▶ **Aim of the task**
Can you set down, word for word, the part of the text on diamond loudspeaker cones below from "Therefore, loudspeaker engineers" up to and including "for such applications."?

----- Text -----

Diamond loudspeaker cones for high

Diamond loudspeaker cones for high-end audio components
E. Wörner1*, C. Wild1, W. Müller-Sebert1, P. Koidl1 and A. Bankewitz2
Fraunhofer-Institut IAF, Tullastr. 72, 79108 Freiburg, Germany
Thiel & Partner GmbH, Kantstr. 1, 50259 Pulheim, Germany
Keywords: CVD diamond, membrane, loudspeaker, acoustical simulation
Conventional loudspeaker membranes made of metal or synthetic material such as fabric, ceramics
or plastics suffer from nonlinearities and cone breakup modes at fairly low audio frequencies. Due
to their mass, inertia and limited mechanical stability the speaker membranes made of conventional
materials cannot follow the high frequency excitation of the actuating voice-coil. Low sound
velocity causes phase shift and sound pressure losses due to interference of adjacent parts of the
membrane at audible frequencies.
Therefore, loudspeaker engineers are searching for lightweight but extremely rigid materials to
develop speaker membranes whose cone resonances are well above the audible range. With its
extreme hardness, paired with low density and high velocity of sound, diamond is a highly
promising candidate for such applications.

----- Dataset -----

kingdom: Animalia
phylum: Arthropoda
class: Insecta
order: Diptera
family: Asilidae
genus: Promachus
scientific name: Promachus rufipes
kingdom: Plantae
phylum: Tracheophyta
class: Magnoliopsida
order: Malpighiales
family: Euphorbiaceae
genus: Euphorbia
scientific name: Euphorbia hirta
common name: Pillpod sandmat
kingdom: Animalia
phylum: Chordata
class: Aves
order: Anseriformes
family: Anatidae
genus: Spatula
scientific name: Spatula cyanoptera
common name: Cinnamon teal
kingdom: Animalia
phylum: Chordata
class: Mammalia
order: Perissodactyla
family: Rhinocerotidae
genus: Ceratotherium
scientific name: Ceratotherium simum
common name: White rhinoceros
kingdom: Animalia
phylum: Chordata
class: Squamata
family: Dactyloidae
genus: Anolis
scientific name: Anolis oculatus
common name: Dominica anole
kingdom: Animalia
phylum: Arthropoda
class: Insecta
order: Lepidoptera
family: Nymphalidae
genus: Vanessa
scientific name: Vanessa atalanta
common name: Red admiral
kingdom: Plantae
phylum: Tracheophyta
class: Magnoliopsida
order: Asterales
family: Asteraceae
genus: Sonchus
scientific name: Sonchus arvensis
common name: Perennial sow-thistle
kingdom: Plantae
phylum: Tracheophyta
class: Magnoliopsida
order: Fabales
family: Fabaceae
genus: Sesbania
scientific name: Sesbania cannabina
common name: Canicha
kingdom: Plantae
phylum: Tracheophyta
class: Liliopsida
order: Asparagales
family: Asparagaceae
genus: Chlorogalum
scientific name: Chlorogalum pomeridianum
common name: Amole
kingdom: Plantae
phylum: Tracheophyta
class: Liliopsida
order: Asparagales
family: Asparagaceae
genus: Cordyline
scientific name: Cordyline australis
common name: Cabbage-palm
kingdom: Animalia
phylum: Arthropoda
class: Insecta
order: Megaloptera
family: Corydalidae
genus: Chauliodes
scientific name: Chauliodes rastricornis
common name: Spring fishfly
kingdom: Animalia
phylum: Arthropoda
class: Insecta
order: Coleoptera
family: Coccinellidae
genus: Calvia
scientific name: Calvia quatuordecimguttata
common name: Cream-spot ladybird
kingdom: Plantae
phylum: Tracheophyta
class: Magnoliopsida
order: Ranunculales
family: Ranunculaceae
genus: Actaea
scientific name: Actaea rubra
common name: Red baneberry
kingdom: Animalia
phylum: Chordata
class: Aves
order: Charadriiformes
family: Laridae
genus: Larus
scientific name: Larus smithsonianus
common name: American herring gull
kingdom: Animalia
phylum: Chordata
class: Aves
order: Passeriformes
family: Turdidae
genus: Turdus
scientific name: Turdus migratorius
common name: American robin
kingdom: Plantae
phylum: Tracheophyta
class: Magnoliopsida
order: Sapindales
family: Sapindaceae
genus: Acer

-----

▶ **Reply to the exercise**
Therefore, loudspeaker engineers are searching for lightweight but extremely rigid materials to
develop speaker membranes whose cone resonances are well above the audible range. With its
extreme hardness, paired with low density and high velocity of sound, diamond is a highly
promising candidate for such applications.